• _What you will do_
All of the data should be given again word for word, though the images are to be left out.

::: Supplied information :::

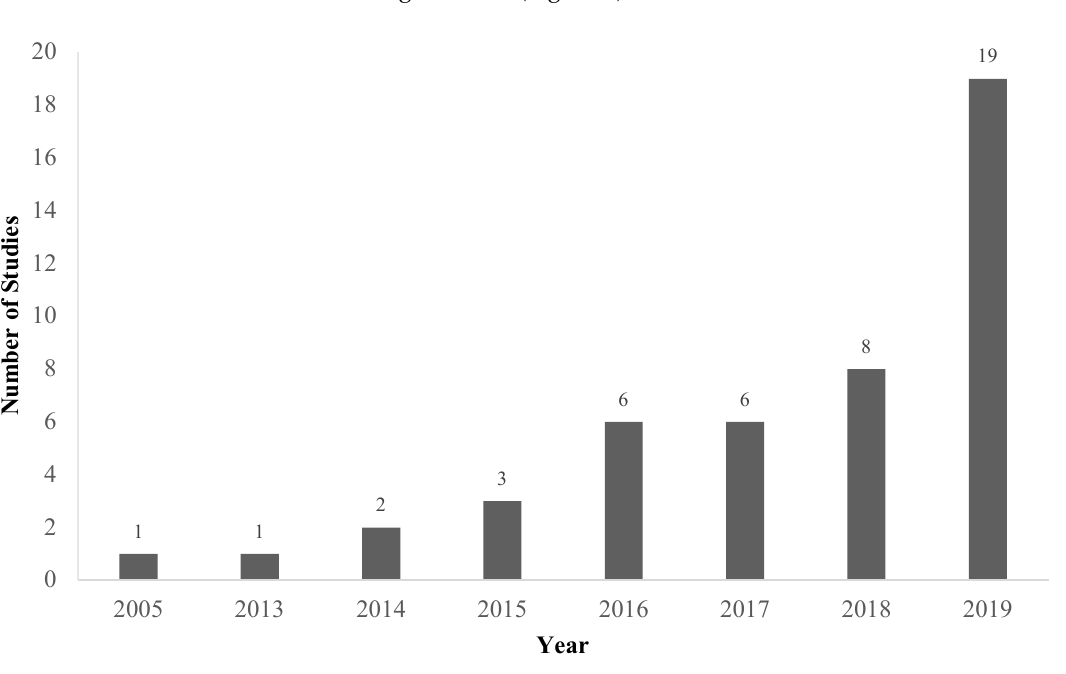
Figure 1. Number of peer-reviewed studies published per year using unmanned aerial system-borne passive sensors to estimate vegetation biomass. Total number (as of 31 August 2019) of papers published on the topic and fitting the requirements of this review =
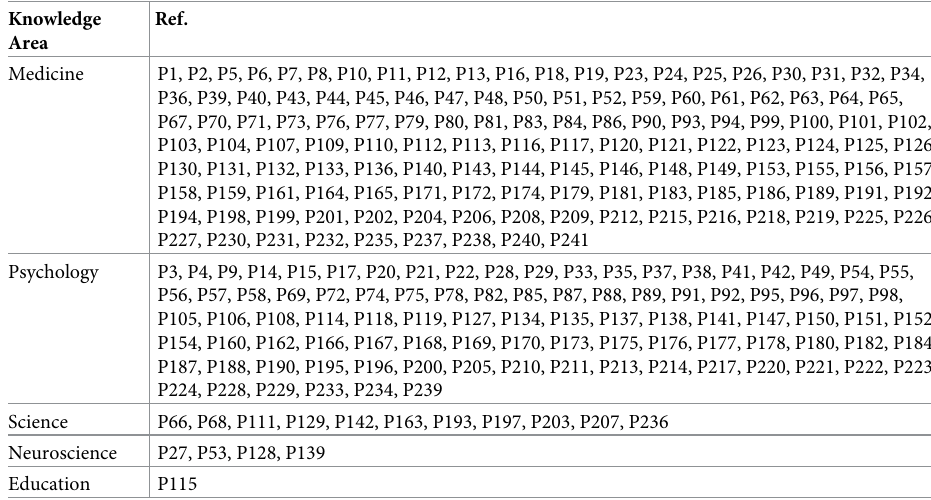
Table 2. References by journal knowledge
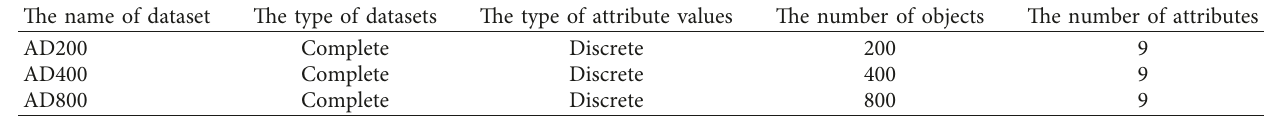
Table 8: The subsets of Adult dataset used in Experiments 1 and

:::

• _Solution for this exercise_
Figure 1. Number of peer-reviewed studies published per year using unmanned aerial system-borne passive sensors to estimate vegetation biomass. Total number (as of 31 August 2019) of papers published on the topic and fitting the requirements of this review =
Table 2. References by journal knowledge
Table 8: The subsets of Adult dataset used in Experiments 1 and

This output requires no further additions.